When I talk to most marketers about how they generate leads and fill their sales funnel, most of them say outbound marketing.
However, many innovative and successful companies rely on the art of inbound marketing.
So what’s the difference between inbound and outbound? In this post, you’re going to go through the pros and cons of each strategy.
Outbound marketing is a traditional marketing method that aims to get messages across to potential customers. Outbound marketing includes activities such as trade fairs, series of seminars and cold calling.
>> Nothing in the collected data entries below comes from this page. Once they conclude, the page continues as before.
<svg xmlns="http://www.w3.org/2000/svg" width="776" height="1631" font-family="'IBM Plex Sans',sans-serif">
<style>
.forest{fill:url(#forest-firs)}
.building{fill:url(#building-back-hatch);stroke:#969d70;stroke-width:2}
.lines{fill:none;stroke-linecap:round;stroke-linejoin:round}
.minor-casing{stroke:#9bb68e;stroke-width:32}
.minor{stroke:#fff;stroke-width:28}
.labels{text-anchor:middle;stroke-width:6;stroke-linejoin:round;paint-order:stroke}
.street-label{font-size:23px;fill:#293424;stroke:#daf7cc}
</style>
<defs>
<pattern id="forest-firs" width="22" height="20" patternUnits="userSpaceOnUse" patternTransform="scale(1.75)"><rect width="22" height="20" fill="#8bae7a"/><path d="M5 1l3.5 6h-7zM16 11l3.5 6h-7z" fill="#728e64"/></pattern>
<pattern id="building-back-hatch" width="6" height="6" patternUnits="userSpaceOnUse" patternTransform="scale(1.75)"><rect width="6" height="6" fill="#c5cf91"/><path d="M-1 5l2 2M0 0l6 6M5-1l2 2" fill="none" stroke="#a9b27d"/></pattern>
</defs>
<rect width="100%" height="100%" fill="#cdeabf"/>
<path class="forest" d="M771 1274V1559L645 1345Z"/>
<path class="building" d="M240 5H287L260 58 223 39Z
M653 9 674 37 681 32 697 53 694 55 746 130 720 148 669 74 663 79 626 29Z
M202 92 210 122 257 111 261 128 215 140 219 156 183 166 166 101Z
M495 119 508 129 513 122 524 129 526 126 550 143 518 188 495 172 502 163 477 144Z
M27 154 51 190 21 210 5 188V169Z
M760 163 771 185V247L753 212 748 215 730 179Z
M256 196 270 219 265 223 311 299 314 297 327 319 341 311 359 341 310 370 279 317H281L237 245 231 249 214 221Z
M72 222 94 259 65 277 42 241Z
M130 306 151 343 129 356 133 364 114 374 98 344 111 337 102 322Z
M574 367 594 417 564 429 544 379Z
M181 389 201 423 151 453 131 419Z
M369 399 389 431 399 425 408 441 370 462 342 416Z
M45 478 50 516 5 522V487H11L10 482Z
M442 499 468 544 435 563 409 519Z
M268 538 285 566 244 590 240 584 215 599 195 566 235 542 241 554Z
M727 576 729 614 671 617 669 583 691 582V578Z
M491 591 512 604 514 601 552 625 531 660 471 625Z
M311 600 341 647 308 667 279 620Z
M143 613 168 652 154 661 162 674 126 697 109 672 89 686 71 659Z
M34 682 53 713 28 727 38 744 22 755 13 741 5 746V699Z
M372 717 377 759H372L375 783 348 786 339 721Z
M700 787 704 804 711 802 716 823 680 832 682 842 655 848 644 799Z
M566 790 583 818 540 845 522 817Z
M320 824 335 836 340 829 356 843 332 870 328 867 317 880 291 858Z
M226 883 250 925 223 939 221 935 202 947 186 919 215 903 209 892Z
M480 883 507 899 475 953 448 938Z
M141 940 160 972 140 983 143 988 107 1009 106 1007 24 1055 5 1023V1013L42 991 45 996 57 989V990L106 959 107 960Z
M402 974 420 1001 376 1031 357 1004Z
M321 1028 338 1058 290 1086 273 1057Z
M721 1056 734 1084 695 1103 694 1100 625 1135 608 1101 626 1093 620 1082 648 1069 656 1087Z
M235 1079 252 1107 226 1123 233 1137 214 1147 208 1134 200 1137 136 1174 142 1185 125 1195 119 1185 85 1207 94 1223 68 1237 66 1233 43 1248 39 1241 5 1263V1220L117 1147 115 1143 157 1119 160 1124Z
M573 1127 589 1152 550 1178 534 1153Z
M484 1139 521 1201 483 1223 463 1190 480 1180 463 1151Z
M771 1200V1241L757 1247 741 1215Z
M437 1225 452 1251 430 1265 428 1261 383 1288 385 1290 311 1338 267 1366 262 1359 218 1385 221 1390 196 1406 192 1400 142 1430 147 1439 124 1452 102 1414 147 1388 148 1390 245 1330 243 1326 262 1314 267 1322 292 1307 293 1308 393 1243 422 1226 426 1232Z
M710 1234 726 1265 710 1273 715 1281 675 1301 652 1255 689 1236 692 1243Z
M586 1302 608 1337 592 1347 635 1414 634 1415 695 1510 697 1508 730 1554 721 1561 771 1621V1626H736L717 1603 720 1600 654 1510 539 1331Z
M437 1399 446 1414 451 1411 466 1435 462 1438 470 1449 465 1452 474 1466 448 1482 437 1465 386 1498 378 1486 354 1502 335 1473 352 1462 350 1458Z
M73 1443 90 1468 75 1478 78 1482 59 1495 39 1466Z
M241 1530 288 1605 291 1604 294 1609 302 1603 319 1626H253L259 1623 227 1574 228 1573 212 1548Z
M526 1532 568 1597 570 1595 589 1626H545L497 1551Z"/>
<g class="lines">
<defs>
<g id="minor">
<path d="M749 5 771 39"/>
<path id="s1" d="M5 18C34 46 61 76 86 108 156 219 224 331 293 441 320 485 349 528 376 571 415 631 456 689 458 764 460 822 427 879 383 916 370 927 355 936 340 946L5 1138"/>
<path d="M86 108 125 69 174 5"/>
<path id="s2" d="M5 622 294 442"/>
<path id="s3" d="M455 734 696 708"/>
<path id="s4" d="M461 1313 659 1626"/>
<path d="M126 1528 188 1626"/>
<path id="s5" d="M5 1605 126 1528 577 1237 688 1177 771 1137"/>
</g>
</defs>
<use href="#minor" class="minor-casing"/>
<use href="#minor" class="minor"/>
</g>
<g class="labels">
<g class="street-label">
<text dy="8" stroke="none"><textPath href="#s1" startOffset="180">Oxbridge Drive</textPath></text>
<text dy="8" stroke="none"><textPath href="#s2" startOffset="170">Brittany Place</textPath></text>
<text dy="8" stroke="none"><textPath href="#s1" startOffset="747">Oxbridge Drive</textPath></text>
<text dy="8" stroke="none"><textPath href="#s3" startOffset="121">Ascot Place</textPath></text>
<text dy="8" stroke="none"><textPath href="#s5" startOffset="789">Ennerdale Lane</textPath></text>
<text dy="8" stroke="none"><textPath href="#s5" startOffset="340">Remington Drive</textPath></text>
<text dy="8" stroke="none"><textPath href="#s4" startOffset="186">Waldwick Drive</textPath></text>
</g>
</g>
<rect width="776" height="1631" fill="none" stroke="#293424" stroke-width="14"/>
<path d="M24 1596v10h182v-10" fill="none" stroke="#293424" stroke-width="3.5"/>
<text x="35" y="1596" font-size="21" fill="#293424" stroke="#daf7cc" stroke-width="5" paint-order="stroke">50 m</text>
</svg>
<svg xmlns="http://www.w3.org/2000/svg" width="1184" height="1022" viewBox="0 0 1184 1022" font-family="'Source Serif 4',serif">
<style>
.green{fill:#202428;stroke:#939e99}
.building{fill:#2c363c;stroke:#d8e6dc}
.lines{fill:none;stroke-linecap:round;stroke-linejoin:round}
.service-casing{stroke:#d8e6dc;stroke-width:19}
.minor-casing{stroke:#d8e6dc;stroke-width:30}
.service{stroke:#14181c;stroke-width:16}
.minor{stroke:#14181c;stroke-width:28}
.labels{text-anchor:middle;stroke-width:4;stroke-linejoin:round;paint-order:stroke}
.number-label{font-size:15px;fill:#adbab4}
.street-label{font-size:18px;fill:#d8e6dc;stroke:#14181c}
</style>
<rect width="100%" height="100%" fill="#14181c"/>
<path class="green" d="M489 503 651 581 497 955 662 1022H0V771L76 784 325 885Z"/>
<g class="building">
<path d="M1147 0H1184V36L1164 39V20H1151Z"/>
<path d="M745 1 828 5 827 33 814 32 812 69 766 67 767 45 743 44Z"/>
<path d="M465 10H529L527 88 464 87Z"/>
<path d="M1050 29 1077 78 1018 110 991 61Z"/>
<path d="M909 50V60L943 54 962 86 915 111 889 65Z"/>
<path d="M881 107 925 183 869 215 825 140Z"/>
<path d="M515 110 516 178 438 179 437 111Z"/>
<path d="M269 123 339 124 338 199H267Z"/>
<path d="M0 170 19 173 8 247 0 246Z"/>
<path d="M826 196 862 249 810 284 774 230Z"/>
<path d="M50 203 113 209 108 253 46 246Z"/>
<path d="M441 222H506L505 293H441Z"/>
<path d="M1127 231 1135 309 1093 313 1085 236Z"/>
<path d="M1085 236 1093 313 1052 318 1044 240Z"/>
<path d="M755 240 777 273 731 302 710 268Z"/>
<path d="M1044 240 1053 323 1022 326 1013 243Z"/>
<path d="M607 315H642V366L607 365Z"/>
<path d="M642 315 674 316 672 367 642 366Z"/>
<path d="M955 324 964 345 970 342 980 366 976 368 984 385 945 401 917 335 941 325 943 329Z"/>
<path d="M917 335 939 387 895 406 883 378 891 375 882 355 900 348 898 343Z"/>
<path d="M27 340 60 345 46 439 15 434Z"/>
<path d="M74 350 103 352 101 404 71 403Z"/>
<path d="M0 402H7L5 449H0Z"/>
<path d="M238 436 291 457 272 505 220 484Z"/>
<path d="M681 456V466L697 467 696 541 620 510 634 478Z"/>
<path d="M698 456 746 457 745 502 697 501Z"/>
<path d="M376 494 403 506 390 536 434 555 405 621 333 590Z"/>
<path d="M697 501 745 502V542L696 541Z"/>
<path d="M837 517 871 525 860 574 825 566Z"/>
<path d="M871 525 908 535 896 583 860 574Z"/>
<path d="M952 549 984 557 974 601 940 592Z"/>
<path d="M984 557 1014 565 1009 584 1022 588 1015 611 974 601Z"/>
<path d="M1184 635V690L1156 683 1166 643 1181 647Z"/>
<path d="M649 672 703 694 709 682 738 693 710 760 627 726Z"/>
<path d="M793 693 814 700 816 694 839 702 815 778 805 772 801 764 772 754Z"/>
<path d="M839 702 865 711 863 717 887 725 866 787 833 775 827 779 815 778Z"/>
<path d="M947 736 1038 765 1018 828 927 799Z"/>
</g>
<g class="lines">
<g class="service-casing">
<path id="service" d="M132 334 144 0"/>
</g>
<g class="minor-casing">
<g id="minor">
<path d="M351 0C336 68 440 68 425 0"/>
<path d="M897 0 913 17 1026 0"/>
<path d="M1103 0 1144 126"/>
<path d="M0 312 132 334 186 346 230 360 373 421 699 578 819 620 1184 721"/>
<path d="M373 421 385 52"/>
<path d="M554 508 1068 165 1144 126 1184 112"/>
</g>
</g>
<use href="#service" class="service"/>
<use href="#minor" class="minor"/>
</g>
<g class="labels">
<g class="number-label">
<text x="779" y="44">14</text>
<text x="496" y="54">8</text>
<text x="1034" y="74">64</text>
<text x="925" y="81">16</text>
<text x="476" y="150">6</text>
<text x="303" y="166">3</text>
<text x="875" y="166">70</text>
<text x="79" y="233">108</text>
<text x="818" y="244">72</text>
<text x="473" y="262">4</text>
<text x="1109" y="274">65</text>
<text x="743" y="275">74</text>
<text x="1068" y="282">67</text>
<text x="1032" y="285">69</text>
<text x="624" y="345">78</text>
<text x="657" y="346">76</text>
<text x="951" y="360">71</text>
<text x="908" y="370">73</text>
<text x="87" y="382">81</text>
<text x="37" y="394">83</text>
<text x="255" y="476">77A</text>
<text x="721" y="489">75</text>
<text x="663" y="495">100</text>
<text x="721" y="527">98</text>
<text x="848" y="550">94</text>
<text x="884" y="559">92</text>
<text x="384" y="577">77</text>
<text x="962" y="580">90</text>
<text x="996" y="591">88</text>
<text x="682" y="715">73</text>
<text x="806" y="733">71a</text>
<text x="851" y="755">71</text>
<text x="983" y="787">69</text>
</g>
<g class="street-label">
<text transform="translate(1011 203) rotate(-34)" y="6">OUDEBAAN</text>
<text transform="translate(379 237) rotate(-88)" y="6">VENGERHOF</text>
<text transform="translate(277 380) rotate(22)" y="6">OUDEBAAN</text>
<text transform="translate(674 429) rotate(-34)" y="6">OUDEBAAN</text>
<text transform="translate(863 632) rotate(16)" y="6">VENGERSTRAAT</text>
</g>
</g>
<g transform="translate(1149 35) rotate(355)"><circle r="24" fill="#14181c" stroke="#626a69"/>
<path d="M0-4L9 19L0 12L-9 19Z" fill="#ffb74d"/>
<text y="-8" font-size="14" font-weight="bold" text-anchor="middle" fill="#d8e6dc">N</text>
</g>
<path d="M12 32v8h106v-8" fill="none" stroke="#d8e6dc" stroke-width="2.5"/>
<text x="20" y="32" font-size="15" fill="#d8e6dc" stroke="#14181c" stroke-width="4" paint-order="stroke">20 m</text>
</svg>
It’s costly and the ROI is much lower than inbound marketing.
From email explosions to outsourced telemarketing, I call these methods “outbound marketing” because marketers take their messages far and wide in the hope that this needle in the haystack will resonate with them.
I think outbound marketing techniques become less and less effective over time for two reasons.
First, your average person today is inundated with at least 2,000 outbound marketing breaks per day and is finding ever more creative ways to block them, including browser extensions with ad blockers, caller ID, email spam filters, and more.
Second, the cost of learning something new or shopping online through search engines, blogs, and social media is now much lower than a seminar at the Marriott or a flight to a Las Vegas trade show.
Inbound marketing is a strategy that involves creating content or social media tactics that will spread brand awareness so people can learn more about you, learn more about your website, show interest in your product, and potentially make a purchase.
While some outbound strategies take a lot of time and effort and may not produce leads, inbound strategies allow you to target an audience of people who you can more easily qualify as potential leads.
The best analogy I can think of is that traditional marketers looking to attract new prospects like lions in the jungle hunt for elephants.
The elephants were in the jungle in the 80s and 90s when they learned their craft, but they don’t seem to be there anymore. They have all migrated into the water holes of the savannah – in our case the Internet.
So instead of continuing to hunt in the jungle, I recommend setting up a shop by the watering hole or turning your website into your own watering hole.
Rather than outbound marketing to the masses of people trying to lock you out, I advocate inbound marketing, where you help yourself get visible to people who are already interested in your industry.
To do this, you need to set up your website as a “hub” for your industry. One that naturally attracts visitors through search engines, blogging, and social media.
I believe that most marketers today are spending 90% of their efforts on outbound marketing and 10% on inbound marketing, and I advocate that these ratios are reversed.
To do this, follow the model “Attract, Engage, Delight”.
Develop a strong content strategy to attract your audience.
You want to have content for every stage of the marketing funnel. For consumers in the awareness phase, social media and ads are a great way to introduce your brand and product to users.
Blogging positions you as a credible and trustworthy source in your industry and enables your target audience to find you.
During this process, it is also important to develop an SEO strategy to make sure that your website is optimized for search.
Once visitors become leads, you can nurture them through email marketing, conversational chatbots, and automated workflows.
In the Enjoyment phase, your goal is to make sure your audience can easily connect with your sales and service teams and solve their problems quickly.
Inbound marketing is about meeting your audience where they are. You will quickly find that your marketing efforts are working better and growing your brand.